Chiamata all’Annuncio e concependo il Cristo, al momento del parto — rinnegata dalla propria gente — Maria si reca in un luogo remoto. Si rattrista della propria condizione, si sente ghermire dalla solitudine, e, raccolta ai piedi di un albero secco, sospira: «Oh, fossi già morta e dimenticata». Ma davanti a lei appare un ruscello, e dai morti rami dell’albero piovono datteri che subito si trasformano in una palma; e la voce della Misericordia, in quel prodigio, la conforta: «Non essere triste». Il Bimbo le parla: «Sono fonte di benedizione ovunque io sia, sono Elemosina al servizio del popolo di Dio, sono amorevolezza verso mia madre».

Maria Vergine e Miryam, sorella di Mosè e di Aronne, nell’Islam sono fuse in una sola persona; ma è questa evidente illogicità a collocare Gesù nella continuità di rivelazioni anteriori, e conferma nella Madonna ciò che nella sura mariana è indicato come «il Se- greto di Dio». Come a Mosè venne data la Legge scolpita nella pietra, così all’umanità — emancipata dalla Rivelazione — è stato donato il Cristo, soffiato nella viva carne femmina del Ventre, l’istmo che unisce la fragilità terrena e l’Assoluto.

La Festa dell’Annunciazione, in Libano, è da diversi anni festa comune per cristiani e musulmani. La “dormizione” poi — l’occultarsi della Vergine dalla terra, quella che per i cattolici è l’Ascensione al cielo — appartiene alla memoria degli ortodossi slavi e della letteratura islamica, in cui Maria e il proprio Figlio — cui Allah ha impedito la crocifissione — sono le creature che non conosceranno mai tomba. Nel Corano sono ben due i racconti dell’Annunzio di Dio a Maria. La sura a lei dedicata è tra le più solenni e struggenti; e per le genti d’Islam Maria è un segno così forte che nel suo esempio «s’innalza il luogo elevatissimo intorno a cui gira la macina del mondo delle sfere celesti».

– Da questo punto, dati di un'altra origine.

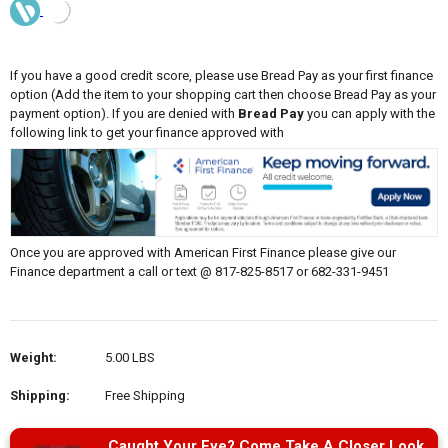
If you have a good credit score, please use Bread Pay as your first finance
option (Add the item to your shopping cart then choose Bread Pay as your
payment option). If you are denied with
Bread Pay
you can apply with the
following link to get your finance approved with
Once you are approved with American First Finance please give our
Finance department a call or text @ 817-825-8517 or 682-331-9451
Weight:
5.00 LBS
Shipping:
Free Shipping
Caught Your Eye? Come Take A Closer Look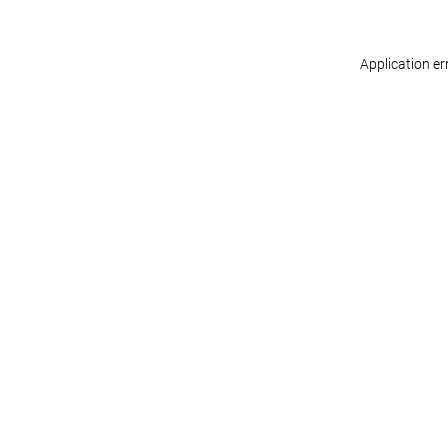
Application er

A commentare con questa immagine del cosmo la sura di Maria è Ibn Arabi, il doctor maximus damasceno, ispiratore di Dante e di Giovanni della Croce. E «si dà luogo e rango alla poesia», per dirla con Ibn Arabi, se all’inaugurazione della Fiera campionaria di Tripoli, il 21 aprile 1932, la presentazione della Divina Commedia, tradotta in arabo da Abbud Abu Rashid, ebbe a culminare con il XXXIII Canto del Paradiso, come riferisce una corrispondenza de La Domenica del Corriere, a firma di Pietro Caporilli.

Nel racconto del cronista, l’invocazione a Maria («Tu se’ colei che l’umana natura nobilitasti sì, che ‘l suo Fattore non disdegnò di farsi sua fattura») è salmodiata secondo l’impostazione di diaframma dei muezzin e non con l’enfasi dell’accademia. Una dotta Lectio su Maria — la Prescelta — è rimasta agli atti ed è quella tenuta dall’ayatollah Ali Akabr Naseri nel Convento dei Benedettini — sede della Facoltà di Lettere dell’Università di Catania — l’8 dicembre 2009, in occasione della festa dell’Immacolata.

Nel rivolgere il saluto, lo studioso di Qom dice: «Permettetemi di dirvi che una delle mie figliole, con mio grande onore, si chiama proprio Mariam». L’Insigne tra le donne, la Casta, l’Interlocutrice degli Angeli, la Ricevitrice della Buona Novella, l’Immacolata: questi e i molti altri appellativi riservati dai musulmani alla Madonna sono rivelatori di una posizione teologica “al femminile” della tradizione islamica. Imran e Anna desideravano un figlio da affidare al Tempio ed ebbero una bimba, Maria. E così Muhammad: vide morire i tre figli maschi ed ebbe assicurata la progenie dalla figlia Fatima, il cui titolo è Dono di Dio. Fatima e Maria sono il pilastro d’amore nella sensibilità di cristiani e di musulmani.

Molti sono i santuari dove pellegrini dell’una e dell’altra fede — gli uni senza cedere ai richiami occidentalisti dello scontro di civiltà, gli altri aborrendo il fondamentalismo assassino — si ritrovano accomunati dal desiderio tutto spirituale di procedere verso l’essenza. Il pellegrinaggio, per i musulmani, è solo l’hajj, a Mecca. A Fatima, in Portogallo — dove la Madonna porta al modo di un predicato il nome della figlia di Muhamad, sposa di Ali ibn Abi Talib — atterrano aerei provenienti dall’Iran: i passeggeri sono prevalentemente donne, e scelgono il maggio. Non è certo semplice turismo: piuttosto una catena dove ogni anello è un petalo di rosa che si dischiude in un legame il cui segreto è sempre il Ventre, viva carne di femmina.